What the task asks:
Which lines in the records below contain the word "bowl"? Copy each of them.
--- START ---
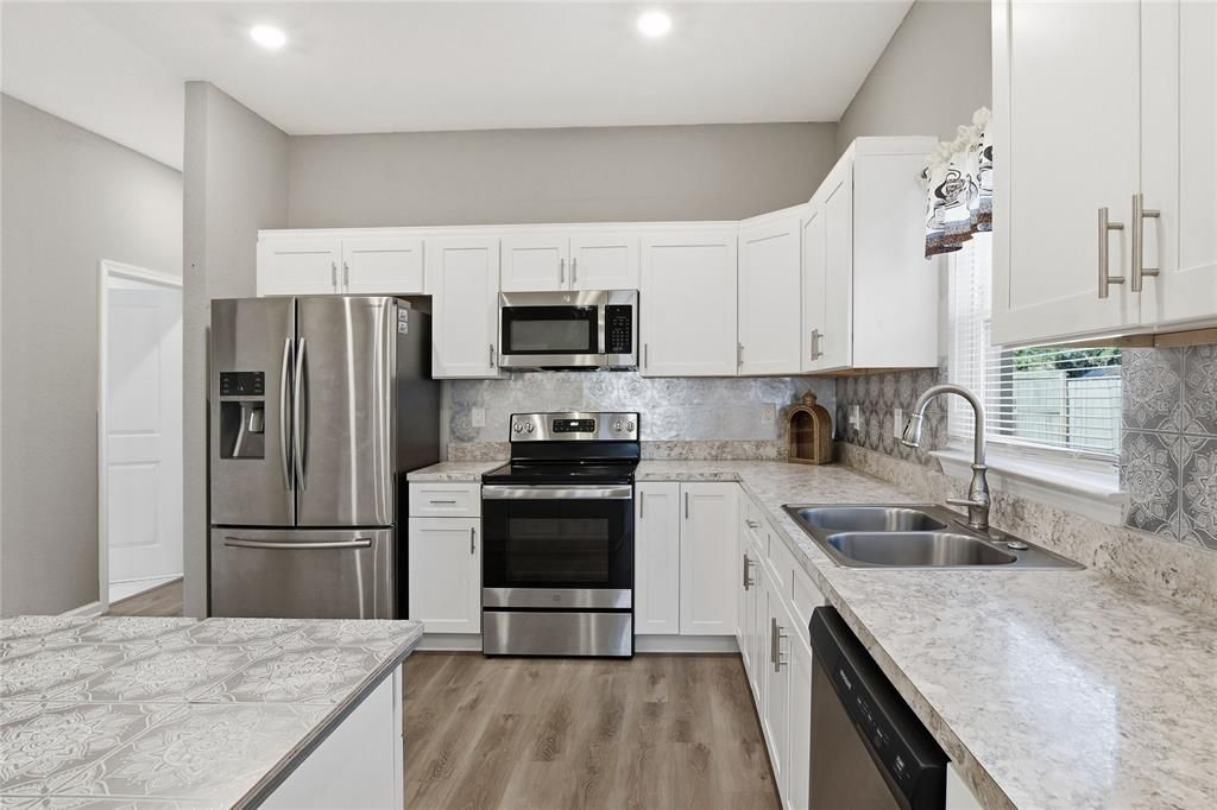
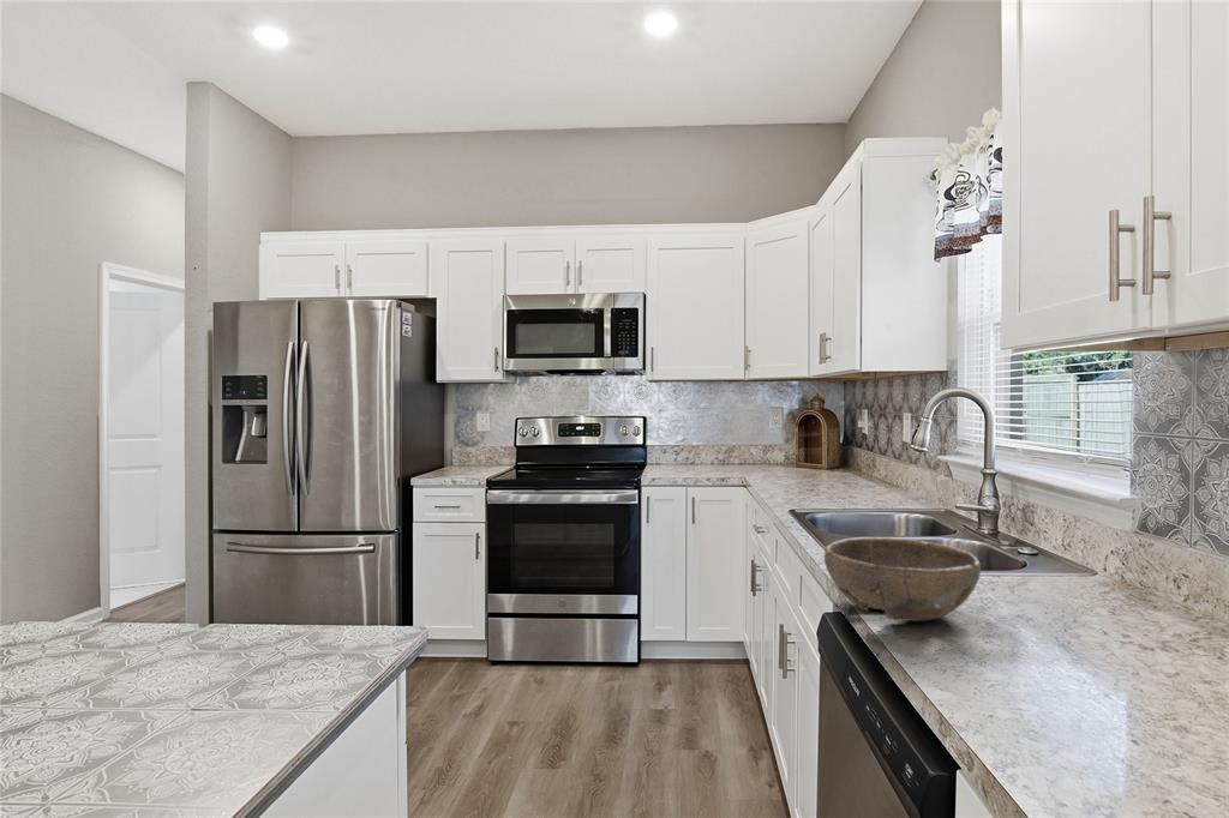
+ bowl [823,536,982,622]
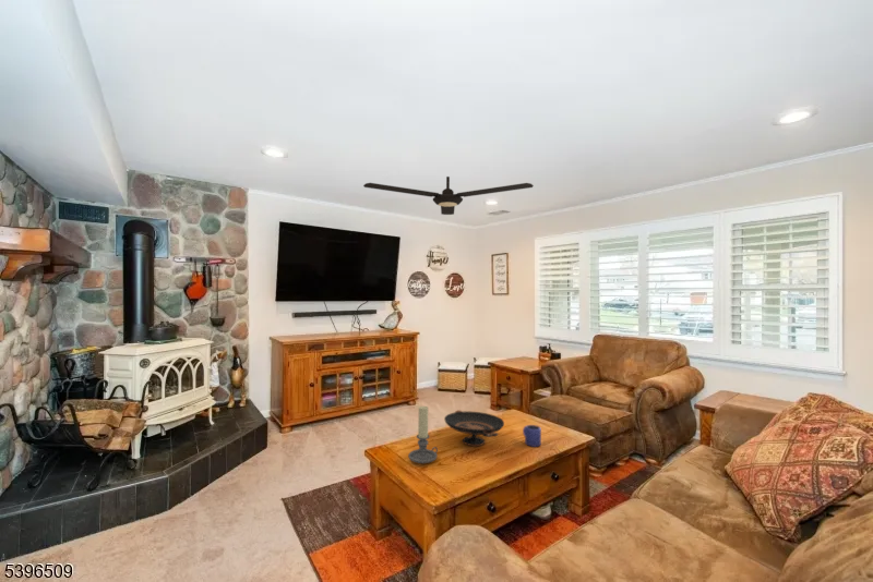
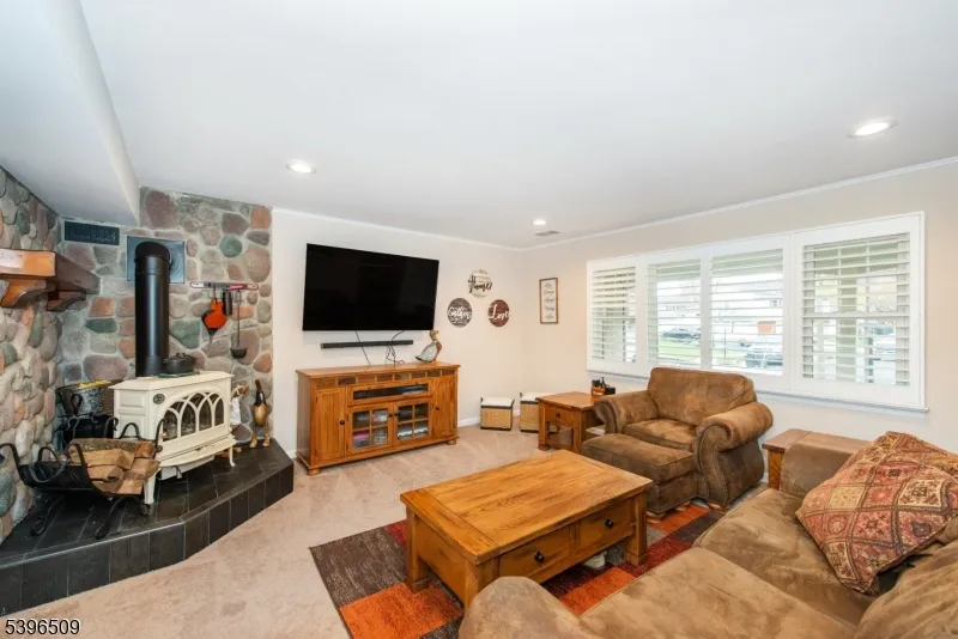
- decorative bowl [443,409,505,447]
- mug [522,424,542,448]
- ceiling fan [362,175,535,216]
- candle holder [407,405,439,464]
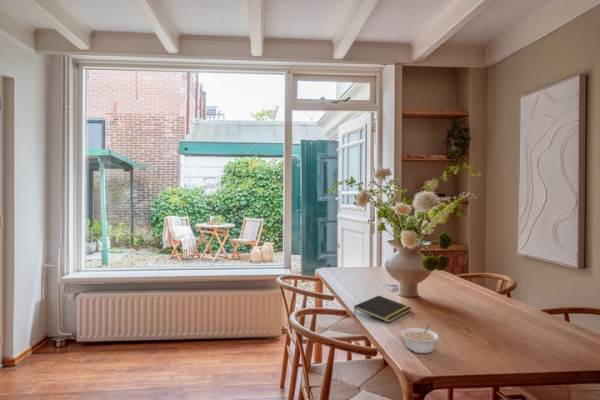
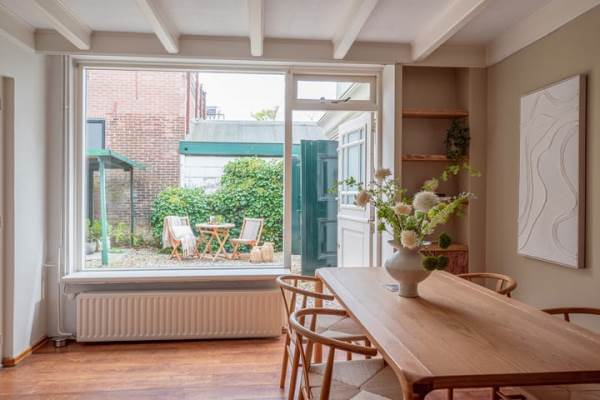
- notepad [353,295,412,324]
- legume [400,323,440,354]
--- END ---
Solution to this problem:
+ bowl [823,536,982,622]
- decorative bowl [443,409,505,447]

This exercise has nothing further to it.